The report went on to say "the lack of CVR data made it difficult for investigators to analyze the actions of the flight crew during the occurrence."

The Sikorsky S-92A helicopter had just taken off from the Sea Rose floating oil platform on at about July 23, 2011 and was carrying two crew and five passengers when the incident occurred.

No one was injured and the helicopter was not damaged. 

The TSB report said the incident was likely caused by human error.

Incident not mentioned by companies in 2011

Neither Cougar, nor Husky, the operator of the Sea Rose platform, issued a statement about the incident in 2011.

Cougar only issued a statement on the incident on Thursday afternoon after the TSB report was released, saying that the company had followed the recommendations of the report.

The C-NLOPB also said it increased its training for pilots in the wake of the incident.

The Sikorsky S-92A was the same type of helicopter that crashed into the north Atlantic on March 12, 2009, killing 17 of 18 people on board.

'Very disturbing,' says widow

"It's very disturbing," said Lori Chynn, whose husband, John Pelley, died in the 2009 crash.

"It's terrifying, actually, to think that this could have happened again."

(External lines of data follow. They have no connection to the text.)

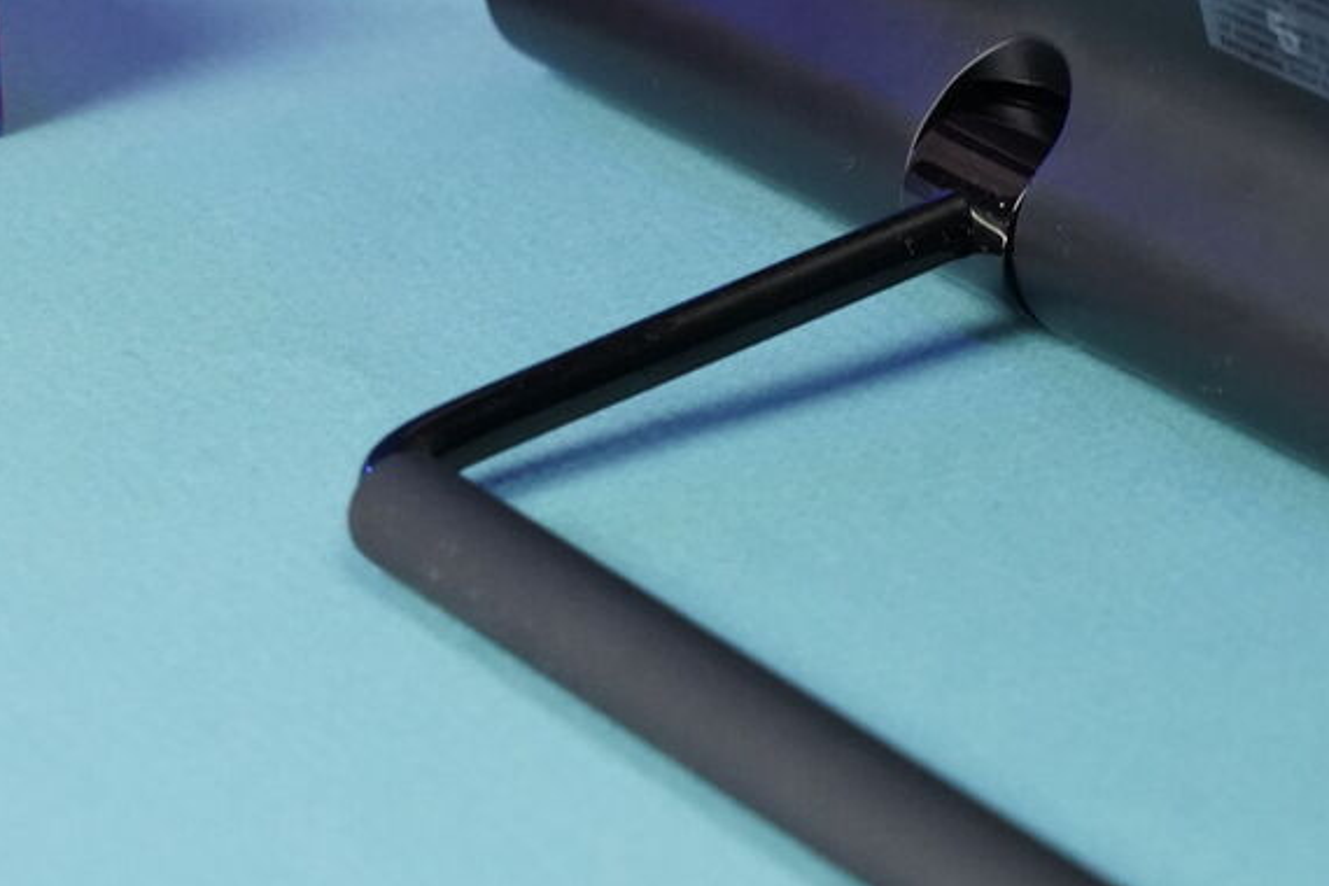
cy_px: 520
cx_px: 962
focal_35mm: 118
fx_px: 4356
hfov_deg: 17.3
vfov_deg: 11.6
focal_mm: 70
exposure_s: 1/160
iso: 6400
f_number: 8
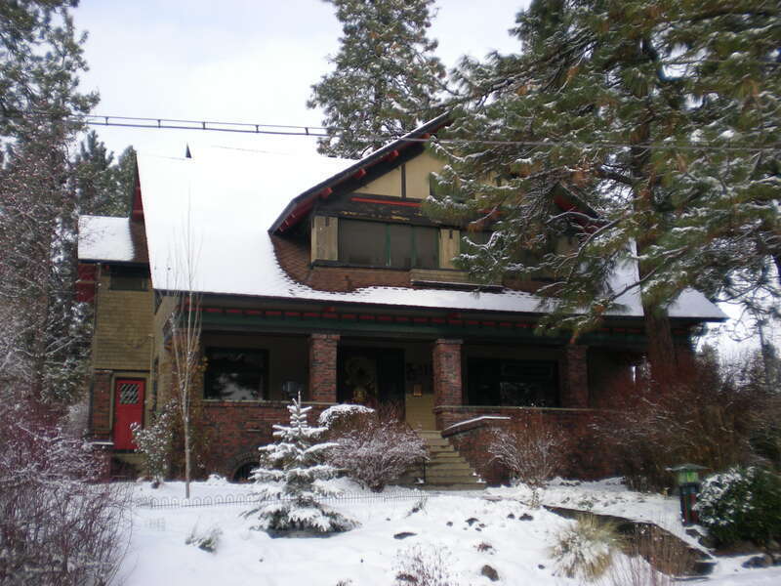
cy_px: 293
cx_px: 390
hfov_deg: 42.9
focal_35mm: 44
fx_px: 993
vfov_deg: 32.9
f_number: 3.5
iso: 50
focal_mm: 7.4
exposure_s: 1/200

Chynn has kept in touch with her husband's colleagues and she has taken an interest in offshore safety. She said she wrote a journal entry in the summer of 2011 noting that she recalled hearing about an incident, but said she had no idea of the gravity of the situation.

'It makes me angry once again,'—Lori Chynn, widow of John Pelley, who died in a 2009 offshore helicopter crash

"It's awful. We're still talking about worker safety offshore and workers not being aware of what's going on," said Chynn. 

"It makes me angry once again and very frustrated."

Chynn said she thinks offshore workers should have access to clear and timely information about safety issues such as the one outlined in Thursday's TSB report, and workers should have a choice of air or sea transportation to offshore oil facilities.

Clearer communication needed

Lana Payne, the Atlantic director of Unifor, the union which represents offshore workers, said Thursday's TSB report is another reason why night flights to offshore platforms should not be reinstated.

"The pilot was able to kind of self-correct, but would he have been able to do that if he hadn't been able to visually see how close he was to the water, to the ocean?"

Since the 2009 offshore helicopter crash, the union has been battling with operators who have been wanting to resume night flights to and from the offshore.

Payne added that a judicial inquiry into the 2009 crash also recommended clearer communication about safety incidents in the offshore.

"That was the whole point of the inquiry, that we would know about these things."

Meanwhile, provincial NDP leader Lorraine Michael said the revelations of the TSB report are more evidence of the need of an independent offshore safety regulator.

"The government needs to be public in asking the federal government to deal with this issue and to look at having an independent authority, which means putting more resources into the whole area of safety in the offshore."

Michael said she believes a separate safety regulator would have informed the public of what happened in 2011 much sooner.